More than half of young people in Europe now avoid illegal sources of digital content, according to the latest youth report from the European Union Intellectual Property Office (EUIPO).

All told, 51% of 15 to 24 year olds in the EU said they had not “used, played, downloaded or streamed” illegal content in the last 12 months, up from 40% in 2016 when the EUIPO last ran the survey.

The proportion of young people who intentionally used illegally-sourced content like music, films, TV programmes and games fell to 21% from 25% in 2016, and that seems to have arisen in part from the availability of subscription services for digital content like Spotify and Netflix, at least in some markets.

There was a slight increase in the proportion saying they had intentionally bought counterfeit goods online, from 12% to 13%, but there are signs that attitudes are changing, with more than half of those surveyed this year saying they thought buying fakes is “just not cool.”

Two-thirds said they also recognised that purchasing counterfeits of goods like clothes, accessories or footwear was not a victimless crime and could harm their creators.

“Messages about personal safety and risk still resonate strongly among young people, but at the same time there has been an increase in…moral values-based arguments against infringing intellectual property rights,” says the report (PDF).

The EUIPO’s executive director Christian Archambeau said the findings of the survey are important because “we have to understand what drives young people today when devising policies and programmes to protect [intellectual property] in the future.”
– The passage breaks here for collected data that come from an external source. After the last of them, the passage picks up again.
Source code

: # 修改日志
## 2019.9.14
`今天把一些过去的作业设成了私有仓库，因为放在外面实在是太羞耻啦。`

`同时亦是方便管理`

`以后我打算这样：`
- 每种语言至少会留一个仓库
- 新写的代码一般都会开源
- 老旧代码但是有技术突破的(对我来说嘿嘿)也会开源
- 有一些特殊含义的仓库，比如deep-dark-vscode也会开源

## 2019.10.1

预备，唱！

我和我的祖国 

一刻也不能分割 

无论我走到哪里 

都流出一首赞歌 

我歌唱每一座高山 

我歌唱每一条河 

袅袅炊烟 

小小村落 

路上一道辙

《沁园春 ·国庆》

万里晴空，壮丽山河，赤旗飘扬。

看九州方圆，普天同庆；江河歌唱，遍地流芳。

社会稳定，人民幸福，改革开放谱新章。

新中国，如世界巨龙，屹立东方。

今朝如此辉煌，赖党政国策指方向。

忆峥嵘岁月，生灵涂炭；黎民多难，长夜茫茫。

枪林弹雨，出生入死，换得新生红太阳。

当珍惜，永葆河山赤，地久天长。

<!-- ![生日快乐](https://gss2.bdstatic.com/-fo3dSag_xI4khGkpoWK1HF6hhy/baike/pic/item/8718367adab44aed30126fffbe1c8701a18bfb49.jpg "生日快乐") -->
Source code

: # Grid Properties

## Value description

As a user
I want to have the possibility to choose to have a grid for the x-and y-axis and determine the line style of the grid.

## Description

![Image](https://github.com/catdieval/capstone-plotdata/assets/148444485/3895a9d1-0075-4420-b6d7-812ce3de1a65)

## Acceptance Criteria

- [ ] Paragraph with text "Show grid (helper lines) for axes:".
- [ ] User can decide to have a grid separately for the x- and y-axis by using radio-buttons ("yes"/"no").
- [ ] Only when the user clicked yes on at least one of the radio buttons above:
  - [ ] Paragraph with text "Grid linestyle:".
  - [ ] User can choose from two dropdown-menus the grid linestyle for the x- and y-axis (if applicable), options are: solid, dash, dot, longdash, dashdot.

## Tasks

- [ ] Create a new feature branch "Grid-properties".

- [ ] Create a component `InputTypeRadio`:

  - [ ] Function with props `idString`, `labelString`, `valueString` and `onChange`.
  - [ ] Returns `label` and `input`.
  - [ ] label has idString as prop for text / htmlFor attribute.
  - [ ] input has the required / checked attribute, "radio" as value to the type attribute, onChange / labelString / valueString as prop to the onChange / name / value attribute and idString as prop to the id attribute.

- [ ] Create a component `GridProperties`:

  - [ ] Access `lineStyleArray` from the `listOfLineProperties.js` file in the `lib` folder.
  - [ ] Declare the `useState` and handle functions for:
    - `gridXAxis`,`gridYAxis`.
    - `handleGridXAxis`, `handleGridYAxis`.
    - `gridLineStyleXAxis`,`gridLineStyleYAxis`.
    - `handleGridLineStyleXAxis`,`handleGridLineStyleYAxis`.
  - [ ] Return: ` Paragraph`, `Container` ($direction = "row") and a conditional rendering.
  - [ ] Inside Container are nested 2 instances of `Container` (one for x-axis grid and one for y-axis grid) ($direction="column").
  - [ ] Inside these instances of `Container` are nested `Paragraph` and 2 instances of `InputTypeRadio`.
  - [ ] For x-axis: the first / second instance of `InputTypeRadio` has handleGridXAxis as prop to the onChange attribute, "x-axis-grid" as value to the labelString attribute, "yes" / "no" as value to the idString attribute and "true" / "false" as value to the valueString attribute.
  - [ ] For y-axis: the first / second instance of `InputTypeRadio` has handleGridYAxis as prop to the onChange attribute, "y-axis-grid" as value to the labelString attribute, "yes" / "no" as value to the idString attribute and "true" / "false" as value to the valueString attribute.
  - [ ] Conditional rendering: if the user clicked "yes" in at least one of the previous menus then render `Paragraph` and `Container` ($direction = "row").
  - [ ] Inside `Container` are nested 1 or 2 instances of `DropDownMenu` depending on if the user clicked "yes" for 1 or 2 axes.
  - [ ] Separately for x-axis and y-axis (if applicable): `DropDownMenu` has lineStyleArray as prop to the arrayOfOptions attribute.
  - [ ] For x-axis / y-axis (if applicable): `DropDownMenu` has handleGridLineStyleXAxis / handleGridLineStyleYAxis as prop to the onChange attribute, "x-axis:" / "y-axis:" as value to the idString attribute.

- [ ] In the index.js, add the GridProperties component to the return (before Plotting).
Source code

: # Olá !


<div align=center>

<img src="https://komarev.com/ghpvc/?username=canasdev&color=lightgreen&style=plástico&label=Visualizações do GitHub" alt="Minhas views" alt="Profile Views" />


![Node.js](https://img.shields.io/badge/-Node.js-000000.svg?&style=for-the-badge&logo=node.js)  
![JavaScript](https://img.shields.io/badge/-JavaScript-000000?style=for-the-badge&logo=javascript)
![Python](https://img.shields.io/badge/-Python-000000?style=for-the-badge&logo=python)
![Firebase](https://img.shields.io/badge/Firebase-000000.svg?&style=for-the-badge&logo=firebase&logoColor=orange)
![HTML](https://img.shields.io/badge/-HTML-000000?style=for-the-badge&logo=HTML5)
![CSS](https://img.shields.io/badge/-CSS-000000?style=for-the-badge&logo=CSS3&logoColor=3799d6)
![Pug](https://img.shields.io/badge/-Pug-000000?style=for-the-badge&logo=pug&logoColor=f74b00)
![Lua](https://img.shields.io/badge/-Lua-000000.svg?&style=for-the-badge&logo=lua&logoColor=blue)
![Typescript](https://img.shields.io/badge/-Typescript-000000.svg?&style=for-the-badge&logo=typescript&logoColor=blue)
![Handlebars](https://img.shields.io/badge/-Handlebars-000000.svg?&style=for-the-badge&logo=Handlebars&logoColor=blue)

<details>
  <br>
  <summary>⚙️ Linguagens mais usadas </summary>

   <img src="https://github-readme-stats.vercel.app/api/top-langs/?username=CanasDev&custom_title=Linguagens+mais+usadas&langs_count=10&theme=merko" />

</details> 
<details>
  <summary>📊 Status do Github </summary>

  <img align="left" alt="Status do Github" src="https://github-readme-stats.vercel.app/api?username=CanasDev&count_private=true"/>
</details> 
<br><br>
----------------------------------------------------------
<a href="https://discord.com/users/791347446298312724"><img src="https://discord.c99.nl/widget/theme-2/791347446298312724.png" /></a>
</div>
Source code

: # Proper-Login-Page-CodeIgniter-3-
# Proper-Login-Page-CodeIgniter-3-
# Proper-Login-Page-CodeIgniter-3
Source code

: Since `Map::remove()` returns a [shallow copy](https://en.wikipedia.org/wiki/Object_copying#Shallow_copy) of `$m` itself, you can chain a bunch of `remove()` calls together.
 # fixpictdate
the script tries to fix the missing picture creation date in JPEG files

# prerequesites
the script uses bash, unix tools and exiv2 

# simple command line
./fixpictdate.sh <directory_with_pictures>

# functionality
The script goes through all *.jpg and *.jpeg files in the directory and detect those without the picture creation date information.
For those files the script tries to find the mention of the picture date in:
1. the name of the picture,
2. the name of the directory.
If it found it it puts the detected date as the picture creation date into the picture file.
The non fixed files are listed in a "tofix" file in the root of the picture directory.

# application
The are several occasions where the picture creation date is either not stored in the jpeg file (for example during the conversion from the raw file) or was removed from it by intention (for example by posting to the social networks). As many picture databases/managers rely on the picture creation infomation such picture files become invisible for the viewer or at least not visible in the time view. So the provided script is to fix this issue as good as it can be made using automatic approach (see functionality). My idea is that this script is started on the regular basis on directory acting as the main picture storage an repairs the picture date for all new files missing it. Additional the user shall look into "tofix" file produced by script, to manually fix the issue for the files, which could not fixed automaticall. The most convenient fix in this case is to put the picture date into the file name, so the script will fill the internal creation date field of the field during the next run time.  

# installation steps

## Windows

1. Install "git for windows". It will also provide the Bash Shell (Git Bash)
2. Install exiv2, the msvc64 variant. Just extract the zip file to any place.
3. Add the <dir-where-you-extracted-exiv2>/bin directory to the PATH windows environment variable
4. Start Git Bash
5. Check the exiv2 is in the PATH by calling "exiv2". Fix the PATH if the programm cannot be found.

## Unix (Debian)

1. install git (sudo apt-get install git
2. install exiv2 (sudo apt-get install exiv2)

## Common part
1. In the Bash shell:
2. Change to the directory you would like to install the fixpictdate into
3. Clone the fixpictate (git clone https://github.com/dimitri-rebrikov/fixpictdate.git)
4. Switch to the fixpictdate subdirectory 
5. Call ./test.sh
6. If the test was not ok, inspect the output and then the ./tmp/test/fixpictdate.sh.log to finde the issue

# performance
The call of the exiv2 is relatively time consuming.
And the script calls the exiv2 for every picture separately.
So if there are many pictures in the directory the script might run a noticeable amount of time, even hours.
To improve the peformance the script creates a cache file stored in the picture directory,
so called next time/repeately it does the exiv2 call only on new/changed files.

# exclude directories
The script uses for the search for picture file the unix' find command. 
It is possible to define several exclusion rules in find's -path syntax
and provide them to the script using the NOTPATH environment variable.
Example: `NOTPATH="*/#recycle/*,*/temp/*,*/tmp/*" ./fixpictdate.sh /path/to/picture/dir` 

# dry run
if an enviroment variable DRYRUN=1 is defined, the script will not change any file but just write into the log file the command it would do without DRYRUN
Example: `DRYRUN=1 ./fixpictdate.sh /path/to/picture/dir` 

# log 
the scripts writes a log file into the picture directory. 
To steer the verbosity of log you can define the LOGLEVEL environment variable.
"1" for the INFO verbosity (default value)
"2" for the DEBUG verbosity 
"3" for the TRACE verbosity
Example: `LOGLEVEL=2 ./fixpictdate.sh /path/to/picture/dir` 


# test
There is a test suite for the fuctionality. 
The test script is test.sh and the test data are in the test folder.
However, he cautioned that “a significant minority of young people doesn’t see a difference between real and fake products and simply don’t care if they are fake.”

Delving into the figures of the report, young people in Lithuania, Estonia and Greece were most likely to intentionally use illegal sources to access digital content, with their counterparts in the Germany, the UK and Malta at the other end of the scale.

When it comes to intentionally buying fake goods, the top countries were Cyprus, Estonia and Greece, with youngsters in the UK, Luxembourg, and France least likely to make those purchases.

The most commonly purchased counterfeit goods continued to be clothes and accessories, and footwear, according to the EUIPO, with other categories such as electronic devices, tickets, books and magazines bought “comparatively infrequently”.